====== Data shown

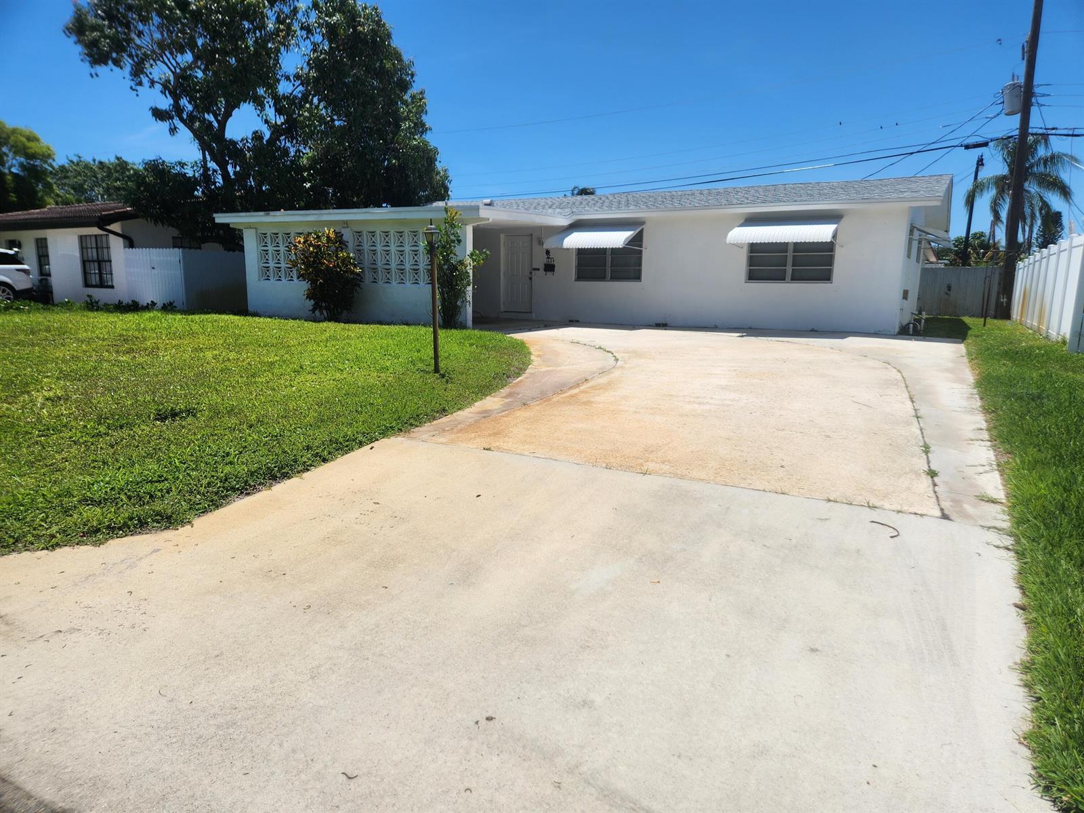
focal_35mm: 23
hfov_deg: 73.9
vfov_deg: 58.9
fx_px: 720
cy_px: 406
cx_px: 542
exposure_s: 1/3050
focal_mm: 5.4
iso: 20
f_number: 1.8
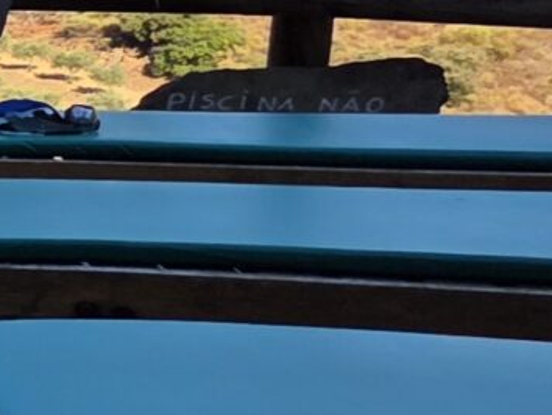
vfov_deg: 15.7
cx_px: -1411
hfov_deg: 9.4
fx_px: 1500
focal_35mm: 94
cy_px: 150
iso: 40
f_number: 1.9
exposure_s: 1/1090
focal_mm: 2.2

============

### Brief
Whenever a picture appears, leave it out, and return every record exactly.

### Answer for the task
focal_35mm: 23
hfov_deg: 73.9
vfov_deg: 58.9
fx_px: 720
cy_px: 406
cx_px: 542
exposure_s: 1/3050
focal_mm: 5.4
iso: 20
f_number: 1.8
vfov_deg: 15.7
cx_px: -1411
hfov_deg: 9.4
fx_px: 1500
focal_35mm: 94
cy_px: 150
iso: 40
f_number: 1.9
exposure_s: 1/1090
focal_mm: 2.2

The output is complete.